Task prompt: Set down the data below in full, exactly as it reads, but without the pictures.
◆ ◆ ◆
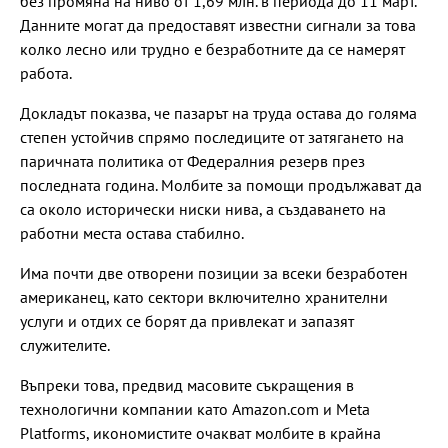
без промяна на ниво от 1,69 млн. в периода до 11 март.
Данните могат да предоставят известни сигнали за това
колко лесно или трудно е безработните да се намерят
работа.
Докладът показва, че пазарът на труда остава до голяма
степен устойчив спрямо последиците от затягането на
паричната политика от Федералния резерв през
последната година. Молбите за помощи продължават да
са около исторически ниски нива, а създаването на
работни места остава стабилно.
Има почти две отворени позиции за всеки безработен
американец, като сектори включително хранителни
услуги и отдих се борят да привлекат и запазят
служителите.
Въпреки това, предвид масовите съкращения в
технологични компании като Amazon.com и Meta
Platforms, икономистите очакват молбите в крайна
◆ ◆ ◆
Output of the exercise:
без промяна на ниво от 1,69 млн. в периода до 11 март.
Данните могат да предоставят известни сигнали за това
колко лесно или трудно е безработните да се намерят
работа.
Докладът показва, че пазарът на труда остава до голяма
степен устойчив спрямо последиците от затягането на
паричната политика от Федералния резерв през
последната година. Молбите за помощи продължават да
са около исторически ниски нива, а създаването на
работни места остава стабилно.
Има почти две отворени позиции за всеки безработен
американец, като сектори включително хранителни
услуги и отдих се борят да привлекат и запазят
служителите.
Въпреки това, предвид масовите съкращения в
технологични компании като Amazon.com и Meta
Platforms, икономистите очакват молбите в крайна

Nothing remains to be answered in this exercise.